Un intero quartiere dell’estrema periferia di una città martoriata dall’industrializzazione, affidava a un Maestro l’educazione dei suoi figli internati da uno Stato negligente – che però non si sottrae ad alcuni suoi doveri! – in un edificio letteralmente cadente, immerso in una immonda prateria della città più industrializzata del profondo Sud. Ma quella prigione era la libertà degli adolescenti di Paolo VI. Era lo Stato che tende la mano. Era la scuola pubblica portata avanti, fatta sopravvivere dalla generosità, dall’amore laico, dal più puro cristianesimo che si possa immaginare. All’illuminato autore di quel miracolo, c’era da inchinarsi. E invece era Lui a farlo. Era Lui che baciava le mani a tutti – a dire il vero anche un po’ imbarazzati, i tutti – in segno di gratitudine; era Lui che dava a docenti e collaboratori del Lei, “figlio mio, non per mantenere la distanza, ma per il rispetto e la stima verso chi lavora come voi”. Era riconoscente al lavoro e a chi lavora umanamente. Si sentiva in ogni momento debitore nei confronti dei più piccoli, delle donne e degli uomini, non importa se del Suo quartiere, di una regione terremotata o di un paese lontano sprofondato nella miseria.

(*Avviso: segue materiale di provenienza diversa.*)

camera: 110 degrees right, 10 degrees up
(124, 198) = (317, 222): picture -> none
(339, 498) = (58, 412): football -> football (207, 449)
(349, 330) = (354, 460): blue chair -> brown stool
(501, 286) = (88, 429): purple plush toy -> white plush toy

E invece tutti gli siamo debitori. Il suo è stato l’esempio più alto che io e tanti abbiamo toccato, abbiamo visto. Ci ha fatto amare il lavoro. Ci ha detto che insegnare è bellissimo. Ci ha detto che la vita è bellissima nonostante non sia sempre ed equamente riconoscente. Forse con Lui non lo è stata. O forse sì, se pensiamo alle cinque persone che portano impresso il suo nome. E anche con noi, per il fatto di averlo avuto come Maestro, la vita è stata generosissima.
Ricorderò per sempre il 2 gennaio scorso, le sue raccomandazioni, il suo abbraccio, quel suo dolore che lo aveva vinto solo nell’ultima domenica di novembre.
Addio, Professore Leogrande, per sempre mio Maestro.